我正在尝试将200万个项目插入dynamodb(wcu=40000)。但当我使用Spark贴图时,它是抛出错误。
%livy.pyspark
import shutil
from typing import Text, List
from pyspark.sql import SparkSession, DataFrame
import boto3
from urllib.parse import urlparse
from boto3.dynamodb.conditions import Key
dynamodb = boto3.resource('dynamodb', region_name="us-east-1")
table = dynamodb.Table("<dynamboDB>")
df=spark.read.parquet("s3 path").limit(10)

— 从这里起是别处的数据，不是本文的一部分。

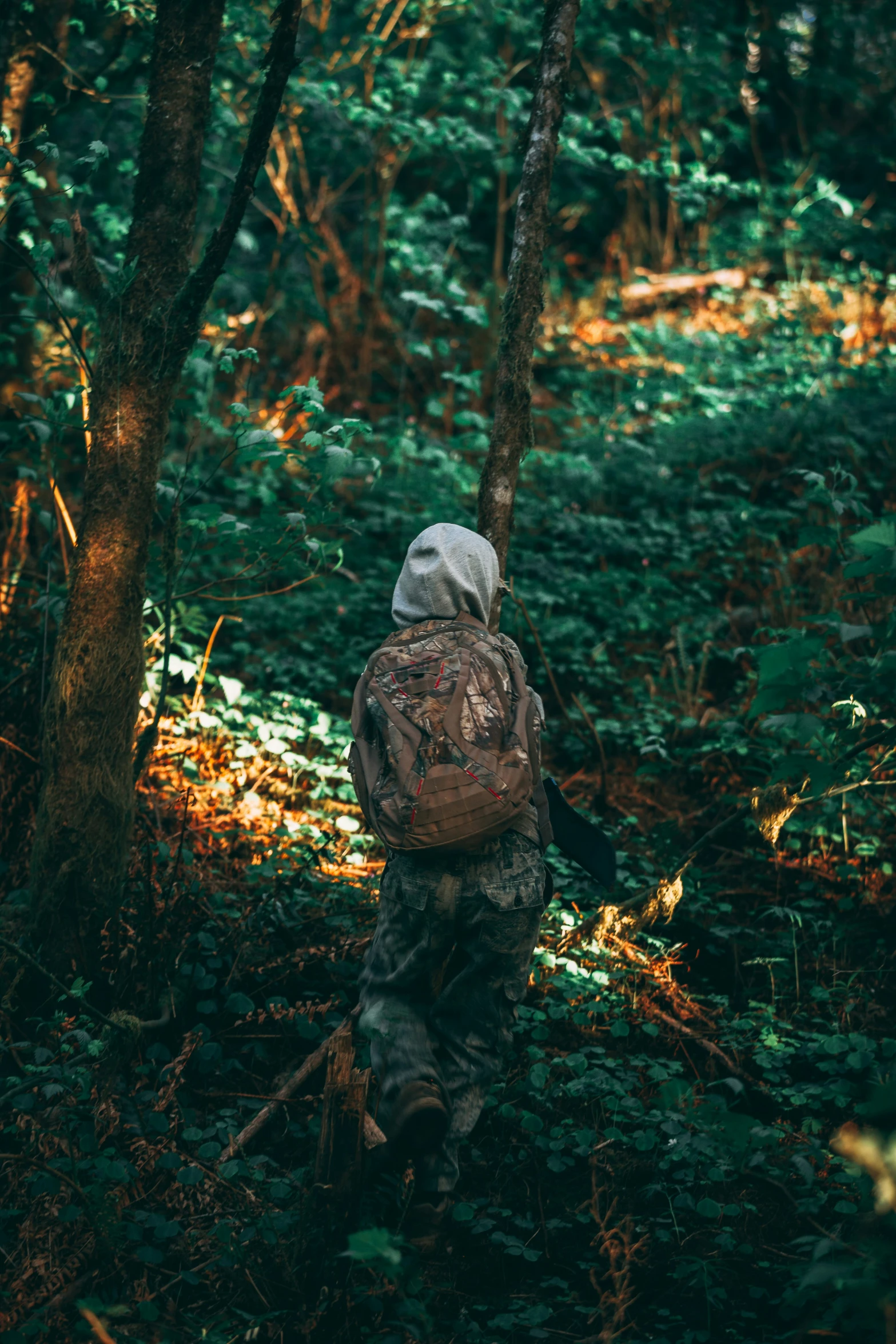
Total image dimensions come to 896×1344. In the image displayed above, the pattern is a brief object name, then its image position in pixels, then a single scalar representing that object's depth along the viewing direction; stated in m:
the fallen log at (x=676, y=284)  11.20
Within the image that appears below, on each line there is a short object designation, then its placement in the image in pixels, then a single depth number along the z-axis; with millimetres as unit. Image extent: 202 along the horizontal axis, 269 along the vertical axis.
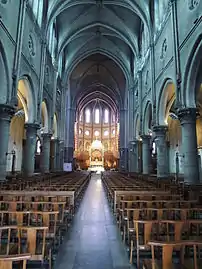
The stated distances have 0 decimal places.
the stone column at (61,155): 30597
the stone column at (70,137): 39656
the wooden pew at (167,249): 2479
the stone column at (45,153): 22250
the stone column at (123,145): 38459
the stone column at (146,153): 22625
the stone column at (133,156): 28953
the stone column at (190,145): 12180
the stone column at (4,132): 12180
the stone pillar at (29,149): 17664
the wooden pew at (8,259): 2035
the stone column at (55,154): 27330
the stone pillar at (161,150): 17891
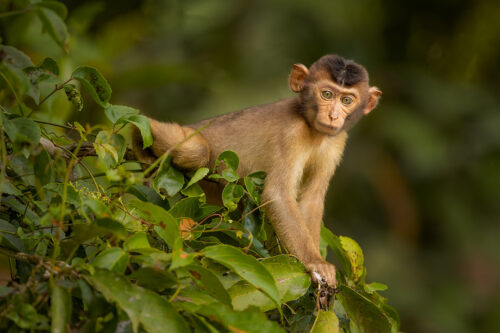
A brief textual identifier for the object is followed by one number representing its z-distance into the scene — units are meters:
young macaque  9.90
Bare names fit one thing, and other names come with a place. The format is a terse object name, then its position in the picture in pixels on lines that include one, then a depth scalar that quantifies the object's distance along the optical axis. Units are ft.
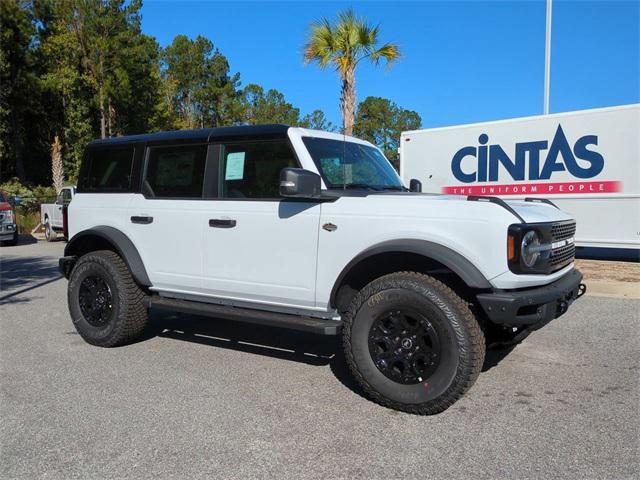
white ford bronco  11.41
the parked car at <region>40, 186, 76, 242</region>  58.59
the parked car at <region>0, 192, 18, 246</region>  54.13
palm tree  48.88
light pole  45.68
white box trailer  33.71
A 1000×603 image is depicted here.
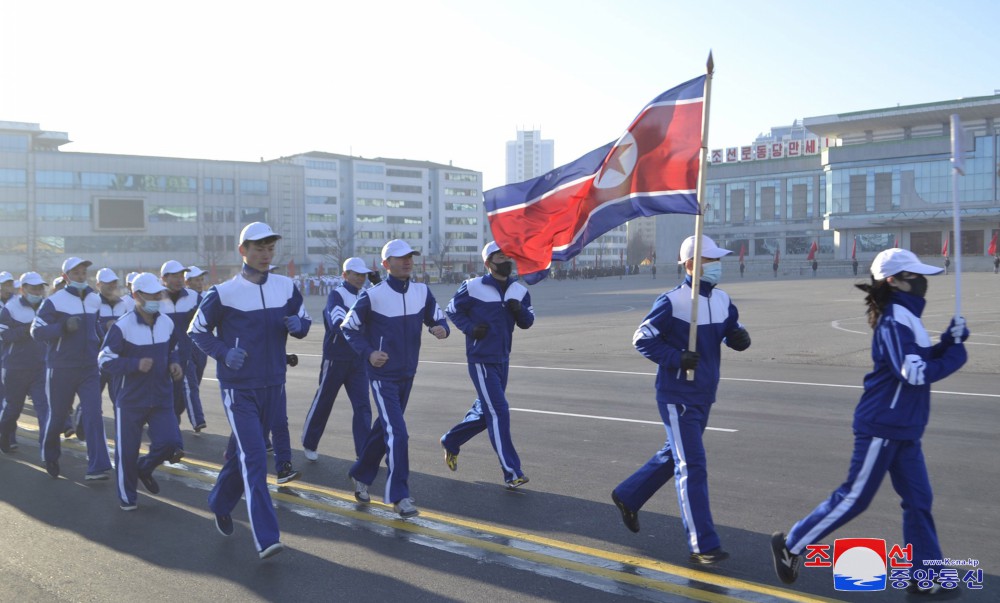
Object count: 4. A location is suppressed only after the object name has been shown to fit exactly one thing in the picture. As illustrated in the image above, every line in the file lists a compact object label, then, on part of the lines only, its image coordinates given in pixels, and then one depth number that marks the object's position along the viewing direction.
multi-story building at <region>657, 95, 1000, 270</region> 75.19
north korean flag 5.95
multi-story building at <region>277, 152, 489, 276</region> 114.69
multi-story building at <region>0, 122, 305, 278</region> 81.19
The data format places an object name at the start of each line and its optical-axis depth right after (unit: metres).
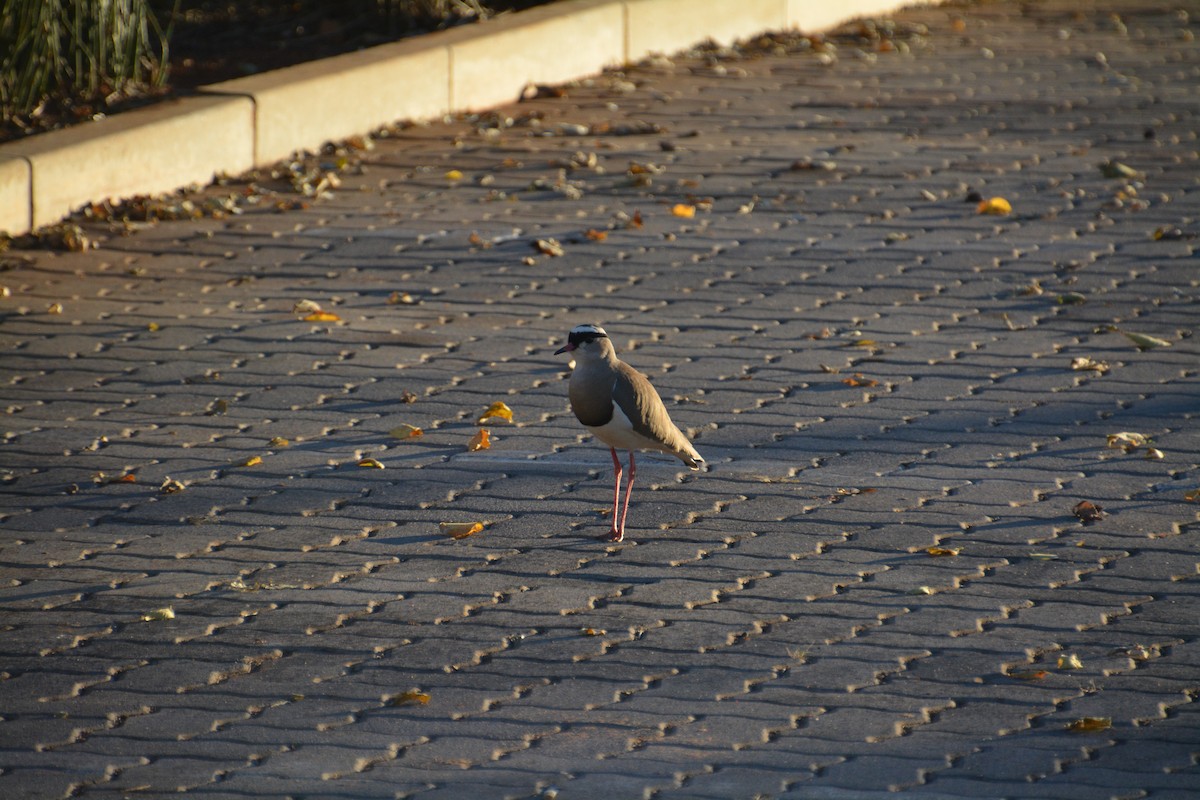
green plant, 26.03
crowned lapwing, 13.76
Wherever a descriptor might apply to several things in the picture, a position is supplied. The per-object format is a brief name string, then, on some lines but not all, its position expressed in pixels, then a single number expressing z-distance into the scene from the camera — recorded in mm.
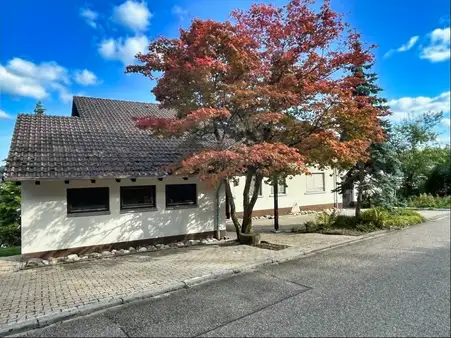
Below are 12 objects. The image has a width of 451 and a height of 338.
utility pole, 11383
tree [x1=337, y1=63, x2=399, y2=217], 11742
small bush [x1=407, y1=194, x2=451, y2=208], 19453
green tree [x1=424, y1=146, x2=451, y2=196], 22547
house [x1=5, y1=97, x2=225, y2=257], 7684
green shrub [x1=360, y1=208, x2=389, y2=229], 11875
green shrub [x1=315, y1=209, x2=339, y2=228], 11811
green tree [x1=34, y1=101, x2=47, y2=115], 25122
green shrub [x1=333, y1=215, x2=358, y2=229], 11983
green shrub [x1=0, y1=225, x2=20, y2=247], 13555
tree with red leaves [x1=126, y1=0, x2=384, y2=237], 7125
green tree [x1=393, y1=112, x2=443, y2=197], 22922
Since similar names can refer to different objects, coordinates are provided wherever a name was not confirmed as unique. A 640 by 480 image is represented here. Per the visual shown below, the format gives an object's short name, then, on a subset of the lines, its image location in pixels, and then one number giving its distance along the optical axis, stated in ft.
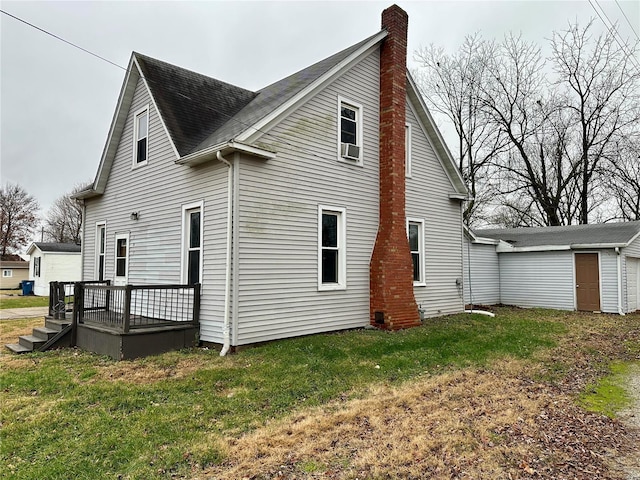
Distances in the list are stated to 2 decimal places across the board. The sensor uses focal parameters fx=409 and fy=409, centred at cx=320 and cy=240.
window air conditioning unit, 32.45
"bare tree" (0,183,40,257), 144.36
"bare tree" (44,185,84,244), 159.12
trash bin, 94.38
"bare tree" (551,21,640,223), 76.18
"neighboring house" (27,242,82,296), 91.50
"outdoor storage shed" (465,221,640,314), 48.78
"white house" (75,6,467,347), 26.61
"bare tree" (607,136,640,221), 82.02
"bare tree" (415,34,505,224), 82.07
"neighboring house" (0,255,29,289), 121.11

df.rdd.map(lambda row: table.put_item(Item=row.asDict()))
错误
Traceback (most recent call last):
File "/usr/lib/spark/python/lib/pyspark.zip/pyspark/rdd.py", line 205, in __repr__
return self._jrdd.toString()
File "/usr/lib/spark/python/lib/pyspark.zip/pyspark/rdd.py", line 2532, in _jrdd
self._jrdd_deserializer, profiler)
File "/usr/lib/spark/python/lib/pyspark.zip/pyspark/rdd.py", line 2434, in _wrap_function
pickled_command, broadcast_vars, env, includes = _prepare_for_python_RDD(sc, command)
File "/usr/lib/spark/python/lib/pyspark.zip/pyspark/rdd.py", line 2420, in _prepare_for_python_RDD
pickled_command = ser.dumps(command)
File "/usr/lib/spark/python/lib/pyspark.zip/pyspark/serializers.py", line 607, in dumps
raise pickle.PicklingError(msg)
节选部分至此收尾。